Lift terbuka dan aku sampai di lantai dasar, seperti biasa, terlihat kakekku sedang menyantap sarapannya di ruang makan keluarga.
"H**ai Prince, apa kau akan pergi ke sekolah hari ini?" Tanya kakekku yang melihatku sudah berseragam, lengkap dengan tas ransel di pundak.
"Tentu saja Opa, apakah aku tidak cukup tampan untuk pergi ke sekolah?" Tanyaku menggodanya sambil berjalan ke arahnya.
"O**f course cucu Opa ini sudah pasti tampan mewarisi ketampanan kakeknya." Jawabnya kembali menggodaku sambil menggigit roti selai kacang kesukaannya.
Kuambil sepotong roti gandum dengan olesan butter dan taburan meises di atasnya lalu kami sarapan bersama.
***
Sekian menit kemudian kami selesai sarapan, dan aku berpamitan untuk berangkat ke sekolah.

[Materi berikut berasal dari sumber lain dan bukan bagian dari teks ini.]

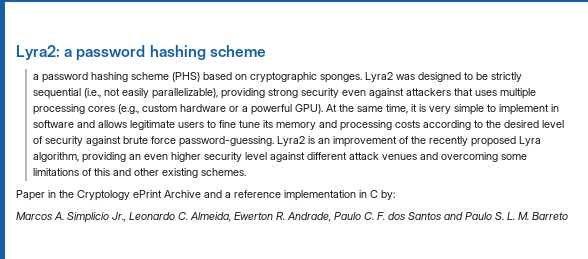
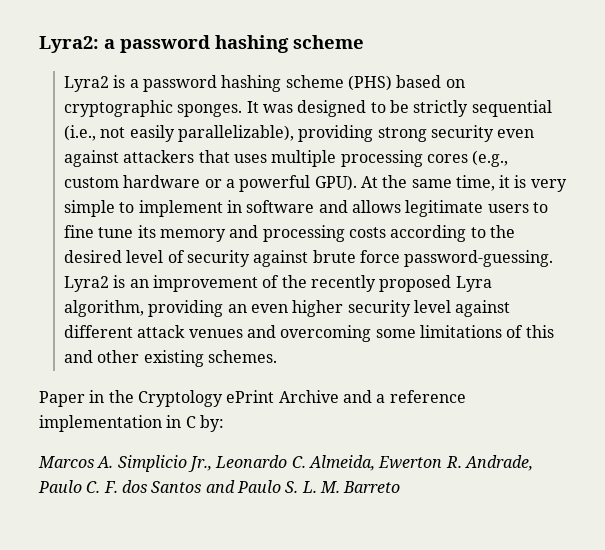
(266, 51) none -> [63,75,126,92] Lyra2 is
[364,72,393,82] Lyra2 -> [246,101,259,113] It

"Opa, Ricko berangkat dulu ya!" Kataku berpamitan dan kucium punggung tangannya. Sementara tangan kakek yang lain mengelus rambutku. Itulah rutinitas pagi kami sebelum aku berangkat ke sekolah kakek benar-benar menyayangiku.
"Prince, apa kau tidak merasa ada yang ketinggalan? " tanyanya meyakinkanku tentang kelengkapan alat sekolahku.
"Apa Opa? Aku rasa semua sudah lengkap," jawabku meyakinkannya bahwa memang tidak ada yang ketinggalan.
"Apa Kau yakin, p**rince? " tanyanya lagi memaksaku untuk kembali memeriksa tas ranselku lagi.
"Tidak ada Opa. Ayolah Ricko bisa telat kalo seperti ini," jawabku mulai kesal yang sepertinya Opa sedang mengerjaiku.
"Ayolah Prince, coba kau periksa lagi." Kata kakekku sambil bangkit dari tempat duduknya dan masih saja berusaha mengerjaiku. Astaga sampai kapan ini terjadi.
"Opaa, cepatlah katakan apa yang Opa inginkan sebenarnya?" jawabku mulai tak sabar dengan tingkah Opa.
"Y**our smile Prince, jangan tinggalkan senyumanmu di rumah. Bawalah dia ke sekolah," kata kakekku yang akhirnya mengatakan apa yang sejak tadi berputar-putar.
"Astaga Opa, Ricko pikir apa," jawabku dengan mata memutar mata malas. Opa selalu saja bisa membuatku tertawa.
"Tentu saja Prince, hahaha memangnya apa lagi? Berhati-hatilah selama di sekolah ya!"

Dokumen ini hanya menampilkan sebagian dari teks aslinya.